Pictures are not allowed inside the church but it’s decorated with bright colors and with the Madona as the central mother figure. The figure of the Madona was dressed in pink representing spring. To Catholics she is Mary mother of God and to the Taos people she represents Mother Earth and the four seasons.

The town shows its age with some of the adobe homes in poor repair. These homes are passed down from family to family and require a lot of maintanace. Adobe is basically mud bricks made from the local (red) dirt and straw and plastered over with the same adobe dirt material. This plastering process has to be repeated a few times a year, depending on weather conditions. This winter according to our guide, was exceptionally harsh and would probably turn out to be a three plaster year at least.

Most of the homes are used for family special events and some local arts and crafts store fronts. You can find beautiful pottery, jewelry, drums, wood carvings as well as some traditional baked goods.

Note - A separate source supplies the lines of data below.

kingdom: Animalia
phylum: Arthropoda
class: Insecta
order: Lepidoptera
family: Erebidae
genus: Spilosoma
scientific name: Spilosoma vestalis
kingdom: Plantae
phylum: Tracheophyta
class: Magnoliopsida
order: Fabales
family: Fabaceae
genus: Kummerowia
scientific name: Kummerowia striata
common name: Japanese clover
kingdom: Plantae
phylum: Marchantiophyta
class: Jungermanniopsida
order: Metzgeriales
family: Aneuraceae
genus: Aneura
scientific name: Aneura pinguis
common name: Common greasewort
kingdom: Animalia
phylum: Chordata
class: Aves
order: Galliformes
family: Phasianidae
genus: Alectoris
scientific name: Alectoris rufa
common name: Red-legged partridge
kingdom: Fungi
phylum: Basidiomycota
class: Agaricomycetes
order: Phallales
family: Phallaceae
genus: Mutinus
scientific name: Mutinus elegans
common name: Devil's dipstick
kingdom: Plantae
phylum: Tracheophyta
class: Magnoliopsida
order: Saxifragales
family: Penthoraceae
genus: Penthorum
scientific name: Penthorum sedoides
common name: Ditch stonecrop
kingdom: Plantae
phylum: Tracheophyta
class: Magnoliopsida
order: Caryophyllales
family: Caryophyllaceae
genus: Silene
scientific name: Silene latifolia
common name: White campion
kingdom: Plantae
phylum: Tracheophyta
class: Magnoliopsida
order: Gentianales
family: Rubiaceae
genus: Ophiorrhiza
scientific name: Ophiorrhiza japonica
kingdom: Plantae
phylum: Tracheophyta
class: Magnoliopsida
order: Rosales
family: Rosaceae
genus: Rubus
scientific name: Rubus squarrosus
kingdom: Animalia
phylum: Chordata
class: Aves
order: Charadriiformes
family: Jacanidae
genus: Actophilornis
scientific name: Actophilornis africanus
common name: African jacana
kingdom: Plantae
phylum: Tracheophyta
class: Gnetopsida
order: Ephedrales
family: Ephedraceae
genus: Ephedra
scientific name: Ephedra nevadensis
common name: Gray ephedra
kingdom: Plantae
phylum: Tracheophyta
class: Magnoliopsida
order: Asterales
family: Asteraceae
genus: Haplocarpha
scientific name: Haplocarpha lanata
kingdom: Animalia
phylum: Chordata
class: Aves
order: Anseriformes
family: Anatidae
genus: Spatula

We bought some pottery and the most delicious blueberry flat bread ever, it was hot off the oven and we ate it walking around while we took pictures. We decided to call it a day after this visit, we have an early start tomorrow on our way to Petrified Forest in Arizona, that should be a six hour drive, stay tune folks!


One thought on “Taos Pueblo

  1. One Thousand years old and still standing !! Similar to the ruins at Mesa Verde but this Pueblo still functions. I’m glad the snow was a temporary diversion.